Mas como se não bastasse a péssima abordagem a importantes temas. Os capítulos finais deixaram espaço para muitas críticas (veja alguns dos desfechos aqui). Por exemplo, onde foi parar Renato (Rafael Cardoso)?
No capítulo de quarta-feira, o vilão trocou tiros com a polícia, Gael e Patrick (Thiago Fragoso), ao final do sequestro do ex-enteado Tomaz (Vitor Figueiredo) e foi atingido, assim com os “mocinhos”. E pronto, não foi mais comentado nada sobre o personagem — supõe-se que ele morreu apenas porque não deu mais as caras no final da novela, mas se Gael e Patrick sobreviveram, ele também poderia estar vivo, não é?
O penúltimo capítulo da novela (que normalmente é até melhor e mais eletrizante que o último) foi tedioso e inteiramente destinado ao julgamento final de Sophia, assim como a primeira parte do último capítulo, comprovando que a verdadeira protagonista da novela foi a vilã de Marieta Severo. Valeu a pena porque finalmente pudemos ver Juliano Cazarré tendo a chance de usar seu talento com a cena de depoimento de Mariano.

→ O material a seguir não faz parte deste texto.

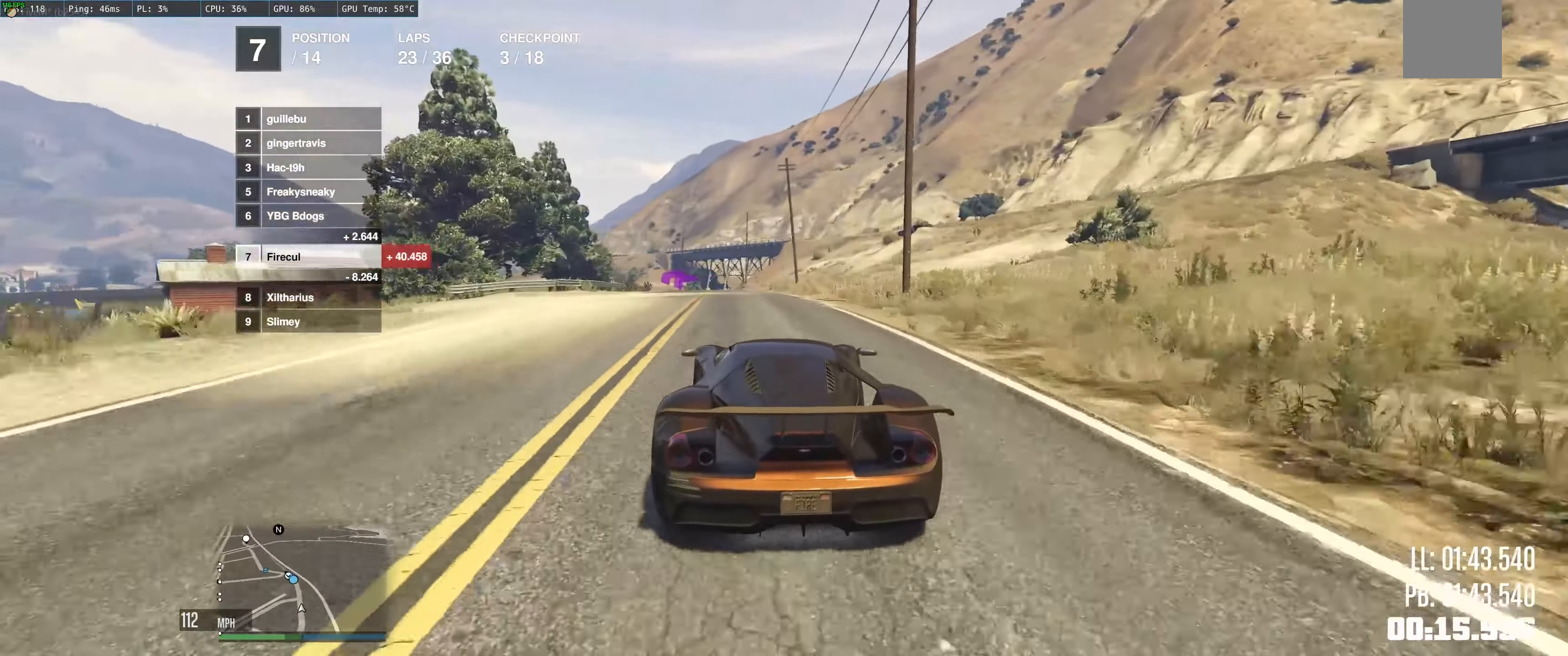
{"buttons": ["R2"], "left_stick": "up-left", "right_stick": "center", "events": [[17, "left_stick", "up-left"], [434, "left_stick", "center"], [500, "left_stick", "up-left"]]}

O final da megera-mor serial killer psicopata da trama foi a repetição de uma cena dramática de Clara na primeira fase, quando a mocinha tomou eletrochoques ao ser trancada no hospício, provando que a lei do retorno se cumpriu. Mas, mesmo que o autor esperasse que o telespectador se desligasse da realidade ao ver sua novela e sentisse uma catarse com a “justiça”, é difícil acreditar e assimilar esse tipo de tratamento psiquiátrico em pleno século 21.

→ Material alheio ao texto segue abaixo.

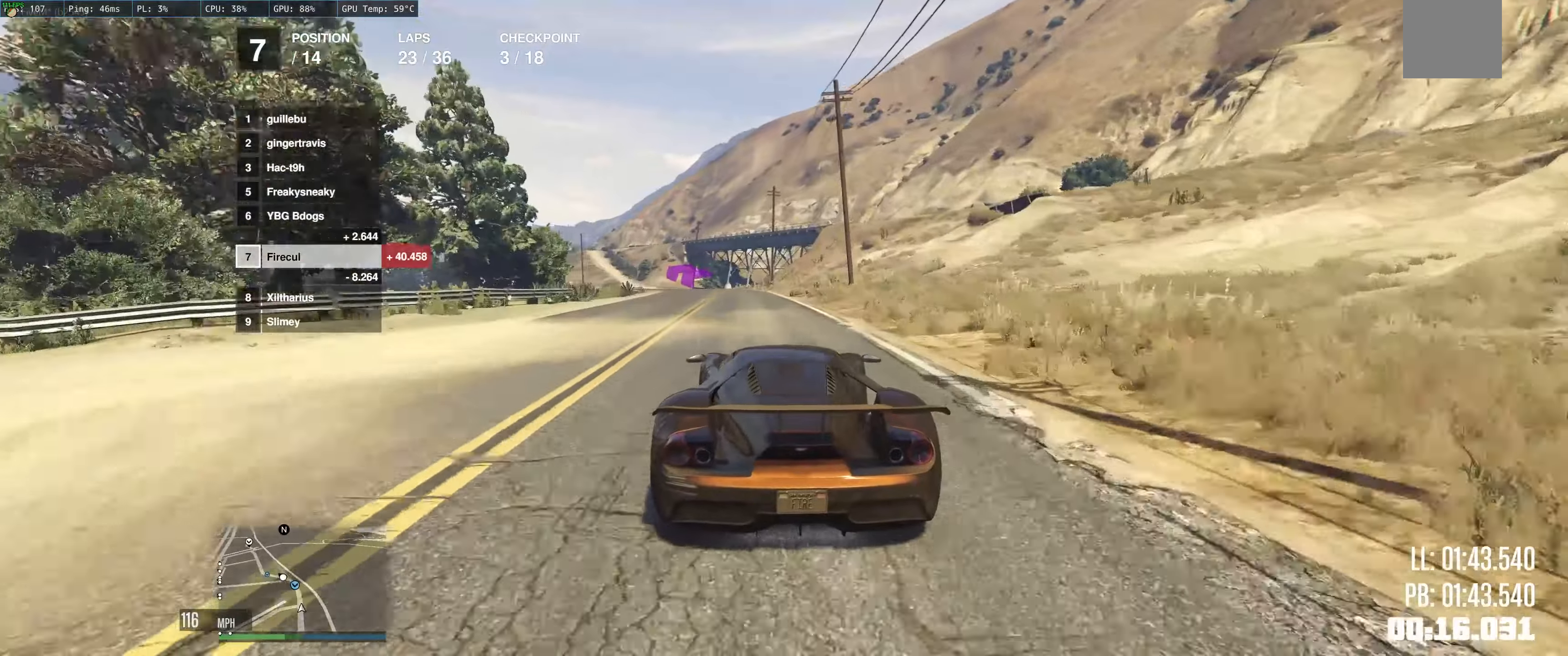
{"buttons": ["R2"], "left_stick": "up-left", "right_stick": "center", "events": [[317, "left_stick", "left"], [434, "left_stick", "up-left"]]}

A morte de Caetana foi emocionante. Fui às lágrimas assistindo os personagens dos mestres Laura Cardoso, Fernanda Montenegro e Lima Duarte se despedindo em cena. E gostei da ideia do show do Pabllo Vittar no velório, combinava com a personalidade da personagem.
O que não entendi foi o clima de comemoração (como uma noite de trabalho na boate) e o tom surrealista com o espirito da ex-dona do bordel dançando enquanto sobe aos céus. Acabou criando um humor gratuito e despropositado. Só faltou Nossa Senhora recebendo-a no paraíso, um recurso que o autor não teve o menor pudor de utilizar com a morte de Nicole (Marina Ruy Barbosa) em Amor à Vida.
Walcyr Carrasco até tentou defender sua obra alegando que nunca quis ser realista. Não foi mesmo, mas também não foi apenas fantasiosa. E a partir do momento que se propôs a abordar temas de interesse social, deveria ter feito isso direito. Sendo assim, ele entregou uma história que prendeu o público com sua agilidade e suas reviravoltas, mas que mostrou a fragilidade de um roteiro fraco do começo ao fim. Resta esperar que a atual novela das nove, Segundo Sol, que já causou polêmica mesmo antes de estrear, não vá pelo mesmo caminho. Semana que vem tem análise da primeira semana!